Basma walks into the office and tosses her handbag on the desk.
“Finally you guys show up. I’ve been running around the city all morning with a new client and the office has been empty. How can we star
t a business if two-thirds of us don’t even show up on time?”
“I’ve had a rough morning,” I say, lighting another cigarette. “Don’t ask.”
Basma pulls a baggie of hashish from her handbag and turns to Nawaf. “And you? Did you correct the spelling mistake on the website like I asked you?” The three of us have just set up a website for our sorry little company, and our home page currently promises “impaccable translation services.”
“I’ve been meaning to call them all morning, but I’ve been busy.”
“What are you busy with?” Basma says, sitting down on the table and rolling a joint. “We need to fix that spelling mistake.”
“I was with John. Remember him, that British journalist? Rasa went with him to the interview he did with the tribes in the north?”
“How can I forget.” Basma laughs. “Walking around like he’s Lawrence of Arabia, then he drank some dirty well water and was hospitalized for a week.”
“Yes, well, you’ll be glad to know he’s better now. He called me this morning, last-minute, to translate a few meetings he had. I even went to one meeting with the head of the reform process. He interviewed him about the takeover last night.”
“Shami?” I ask. “But he speaks English.”
“Yes, yes, but John brought me along anyway as he needed a driver.” Nawaf turns to look at me. “You worked for Shami, no?”

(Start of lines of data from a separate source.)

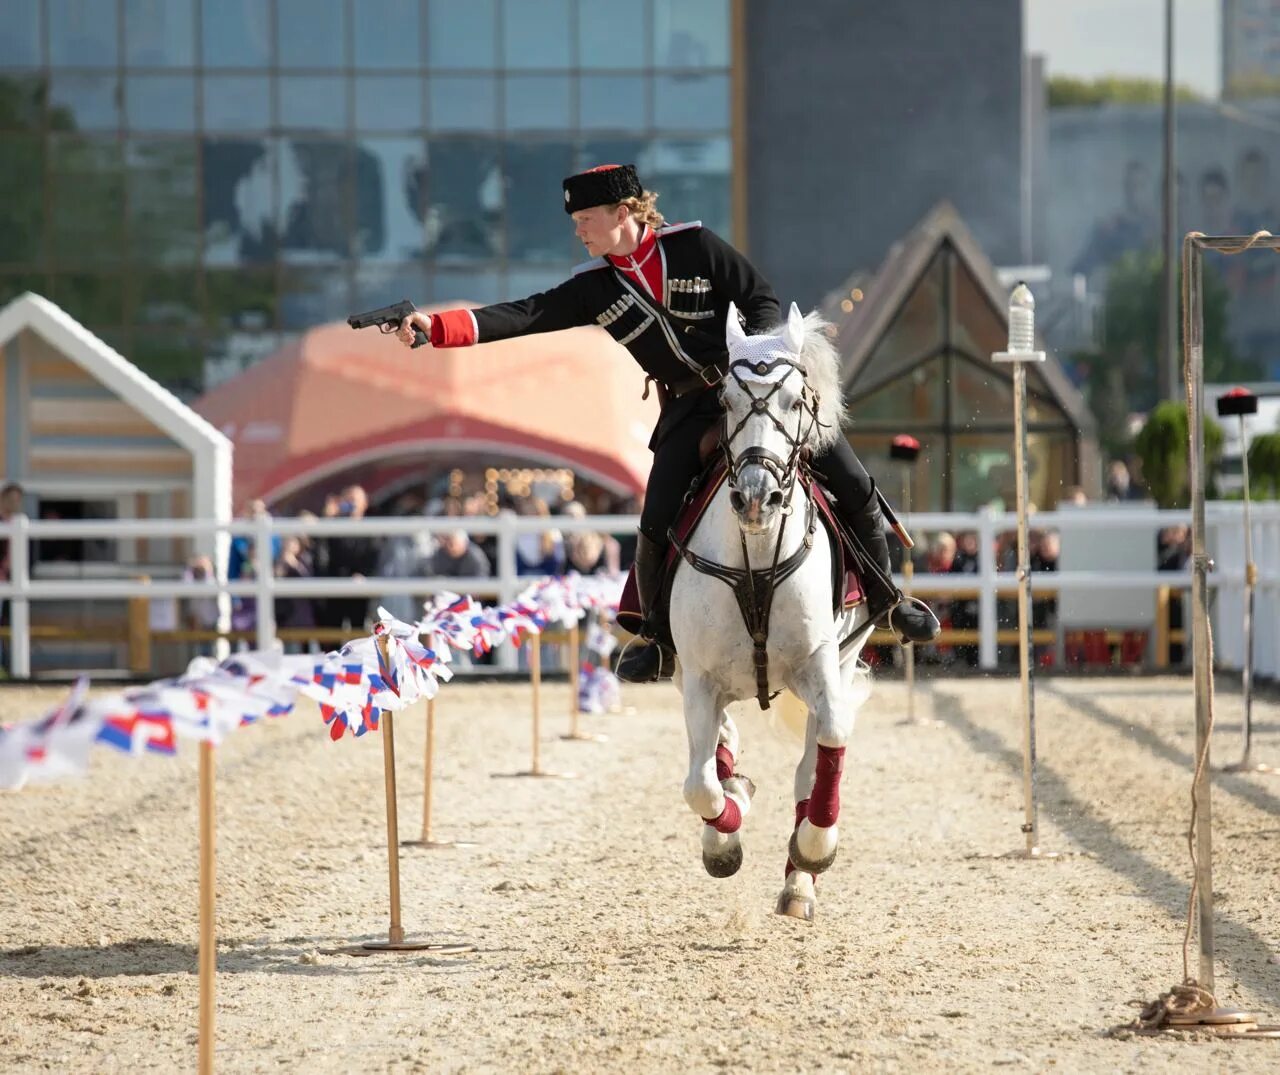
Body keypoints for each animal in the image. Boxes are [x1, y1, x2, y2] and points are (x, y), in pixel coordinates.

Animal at [670, 298, 870, 921]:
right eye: (726, 402)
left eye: (794, 400)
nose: (758, 499)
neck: (756, 558)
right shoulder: (698, 678)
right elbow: (701, 784)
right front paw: (723, 841)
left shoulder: (822, 663)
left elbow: (832, 739)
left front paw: (814, 849)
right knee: (720, 749)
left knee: (812, 764)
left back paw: (799, 881)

“Only for a few months when I first came back from America. I arrived with a suitcase full of dreams and he destroyed every one of them.”

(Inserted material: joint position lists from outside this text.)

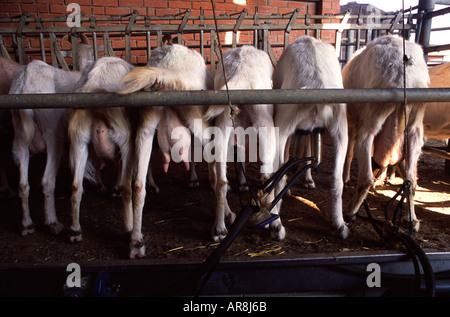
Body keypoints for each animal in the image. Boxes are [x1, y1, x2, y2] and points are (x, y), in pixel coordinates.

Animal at [205, 45, 276, 239]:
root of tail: (241, 70)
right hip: (264, 119)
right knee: (267, 176)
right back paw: (274, 224)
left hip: (223, 121)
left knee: (221, 180)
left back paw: (219, 228)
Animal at [268, 35, 350, 238]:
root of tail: (317, 84)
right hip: (340, 127)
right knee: (337, 178)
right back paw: (340, 225)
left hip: (283, 122)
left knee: (278, 175)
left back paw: (276, 225)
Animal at [342, 35, 430, 230]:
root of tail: (402, 72)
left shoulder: (352, 120)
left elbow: (349, 150)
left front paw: (345, 177)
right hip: (415, 126)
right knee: (411, 179)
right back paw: (411, 219)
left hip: (372, 118)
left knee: (366, 176)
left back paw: (350, 212)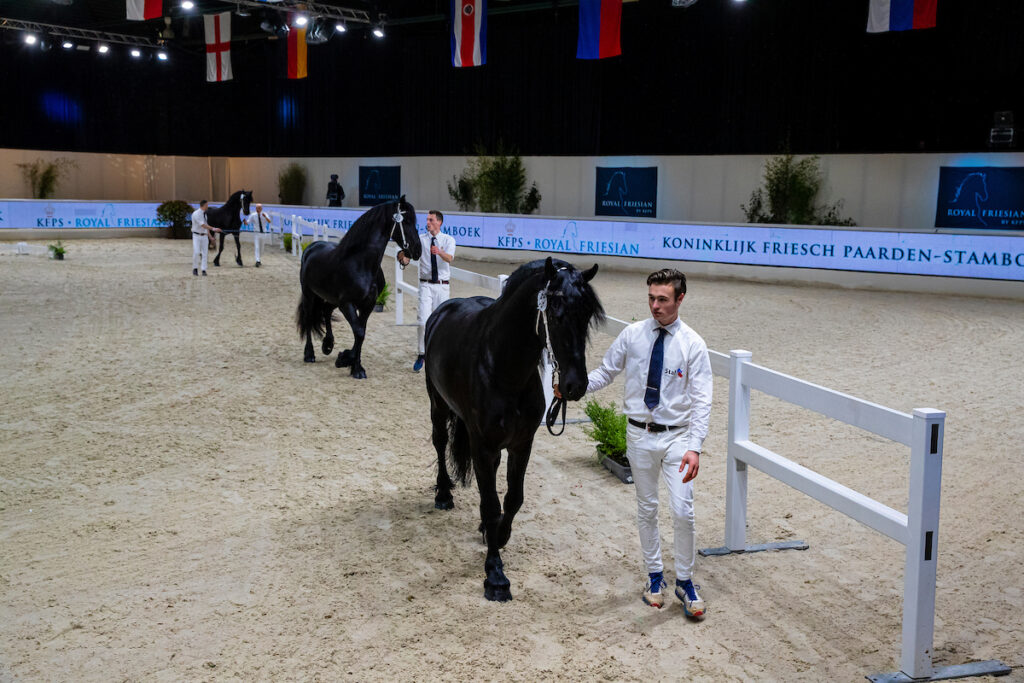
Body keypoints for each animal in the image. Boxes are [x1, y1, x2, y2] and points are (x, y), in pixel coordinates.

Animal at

“Why?” Nawaf asks, picking up his phone. Basma lights the joint and takes a puff.
“When I applied for a job with him, I sent him my thesis, which was all about the barbaric economic policies of the International Monetary Fund, how they made the rich richer and the poor even more desolate. The next day he called me into his office. You’re the one who likes the public sector, he tells me when we meet. I tell him yes and his big mustache, it’s like a broom on his upper lip, starts to twitch in excitement. He hired me the next day. My first task was to get a document signed at the ministry of something or other. The next morning I arrive at the ministry at eight thirty … the first employee comes in at eleven. Then I’m sent on a treasure hunt through the building … up and down the stairs … into countless offices and rooms looking for hundreds of stamps and signatures.”